ASA Conference 2004, Durham - Locating the field

Plenary B: Diaspora, cosmopolis, global refuge: three voices of the supranational city

Nigel Rapport, University of St Andrews

According to political theorist Brian Barry, a 'liberal' world-view as against a 'communitarian' one ‘holds that there are certain rights against oppression, exploitation and injury to which every single human being is entitled to lay claim', and that 'appeals to "cultural diversity" and pluralism under no circumstances trump the value of [these basic] rights'. Opposed to the identity politics of the communitarians, it is these rights which the liberal then sets about enshrining in a legal-constitutional framework of citizenship. (To be sure, one of these rights might be to community membership --even to communities internally organized in terms of illiberal relations of dominance and submission, and in terms of all manner of notions of the good life-- but the citizenship framework guarantees, notwithstanding, that these 'cultures' do not become empires, and do not become ghettos.)

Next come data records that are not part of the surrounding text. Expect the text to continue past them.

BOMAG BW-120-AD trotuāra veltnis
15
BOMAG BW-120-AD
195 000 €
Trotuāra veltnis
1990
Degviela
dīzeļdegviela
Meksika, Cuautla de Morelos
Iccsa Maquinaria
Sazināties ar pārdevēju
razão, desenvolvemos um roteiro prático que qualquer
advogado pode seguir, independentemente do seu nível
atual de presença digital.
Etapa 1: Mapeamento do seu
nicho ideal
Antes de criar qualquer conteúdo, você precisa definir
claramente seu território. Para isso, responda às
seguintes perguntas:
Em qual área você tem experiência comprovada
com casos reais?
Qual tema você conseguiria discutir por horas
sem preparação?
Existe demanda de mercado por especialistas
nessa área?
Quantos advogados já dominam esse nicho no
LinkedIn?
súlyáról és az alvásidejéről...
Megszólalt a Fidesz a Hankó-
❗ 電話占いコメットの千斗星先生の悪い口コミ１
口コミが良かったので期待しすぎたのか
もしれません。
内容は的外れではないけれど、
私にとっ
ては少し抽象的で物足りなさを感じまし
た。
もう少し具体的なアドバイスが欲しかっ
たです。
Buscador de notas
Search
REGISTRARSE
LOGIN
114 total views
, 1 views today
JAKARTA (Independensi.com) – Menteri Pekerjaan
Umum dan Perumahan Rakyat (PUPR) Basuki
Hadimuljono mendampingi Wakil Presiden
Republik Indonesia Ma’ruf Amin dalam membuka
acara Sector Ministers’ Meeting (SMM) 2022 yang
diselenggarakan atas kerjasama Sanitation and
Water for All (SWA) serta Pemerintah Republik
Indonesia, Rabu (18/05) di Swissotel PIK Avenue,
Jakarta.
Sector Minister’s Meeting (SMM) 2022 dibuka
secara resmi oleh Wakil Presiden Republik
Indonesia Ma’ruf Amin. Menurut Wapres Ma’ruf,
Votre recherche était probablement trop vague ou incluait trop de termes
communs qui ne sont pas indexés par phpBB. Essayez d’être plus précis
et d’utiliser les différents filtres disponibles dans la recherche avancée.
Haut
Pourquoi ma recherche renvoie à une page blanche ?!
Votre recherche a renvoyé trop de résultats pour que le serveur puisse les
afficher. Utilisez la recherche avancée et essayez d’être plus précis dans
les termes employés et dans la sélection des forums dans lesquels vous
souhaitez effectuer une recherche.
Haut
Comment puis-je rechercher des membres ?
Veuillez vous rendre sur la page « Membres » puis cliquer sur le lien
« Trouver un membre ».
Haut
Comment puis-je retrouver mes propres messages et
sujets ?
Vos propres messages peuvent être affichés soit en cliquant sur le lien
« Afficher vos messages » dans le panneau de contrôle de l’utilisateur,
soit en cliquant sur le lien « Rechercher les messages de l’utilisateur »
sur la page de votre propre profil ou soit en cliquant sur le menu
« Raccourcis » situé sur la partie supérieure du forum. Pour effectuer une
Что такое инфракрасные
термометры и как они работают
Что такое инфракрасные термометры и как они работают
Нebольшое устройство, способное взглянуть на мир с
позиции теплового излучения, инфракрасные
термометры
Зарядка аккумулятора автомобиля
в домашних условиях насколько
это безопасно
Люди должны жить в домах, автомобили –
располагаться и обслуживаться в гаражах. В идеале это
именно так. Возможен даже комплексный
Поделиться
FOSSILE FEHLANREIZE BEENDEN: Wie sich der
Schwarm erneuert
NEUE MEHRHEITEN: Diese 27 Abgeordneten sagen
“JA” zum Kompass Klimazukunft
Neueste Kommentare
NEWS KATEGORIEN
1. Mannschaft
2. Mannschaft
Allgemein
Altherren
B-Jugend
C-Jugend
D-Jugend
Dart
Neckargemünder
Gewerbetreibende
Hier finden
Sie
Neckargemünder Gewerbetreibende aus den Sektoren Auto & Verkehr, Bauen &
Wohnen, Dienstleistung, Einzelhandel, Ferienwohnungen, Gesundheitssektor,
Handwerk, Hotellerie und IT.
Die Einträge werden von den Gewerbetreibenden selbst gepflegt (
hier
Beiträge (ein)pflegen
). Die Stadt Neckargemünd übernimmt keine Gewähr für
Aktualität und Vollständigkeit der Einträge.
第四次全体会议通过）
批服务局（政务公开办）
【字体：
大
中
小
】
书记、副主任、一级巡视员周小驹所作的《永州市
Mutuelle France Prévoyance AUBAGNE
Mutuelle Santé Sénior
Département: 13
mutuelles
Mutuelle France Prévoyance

Translating such liberalism into an anthropological enterprise, this paper asks whether the current practice of diasporic lives in international cities might not inspire a programme of supranational, transcultural morality: from diaspora to cosmopolis to global refuge.

In a world of movement, the city --more exactly the cosmopolis in a global network of links-- may offer a better institutional framework, a more open image, than the nation-state for hosting 'a world of guests'. The relative smallness of cities and their numerical profusion may better ensure that people play the role of guests of social spaces, procedures and one another in a regular and routine fashion and thus resist the temptation of an unreflexive absolutism.

The cosmopolis may serve to promote an ironic detachment, which might in turn nurture a generosity of spirit, such that guest-hood becomes an everyday expectation and practice not merely associated with the diasporic, the overprivileged tourist or the underprivileged refugee.

The Network of Refuge Cities of the International Parliament of Writers makes this hope more than purely wishful thinking.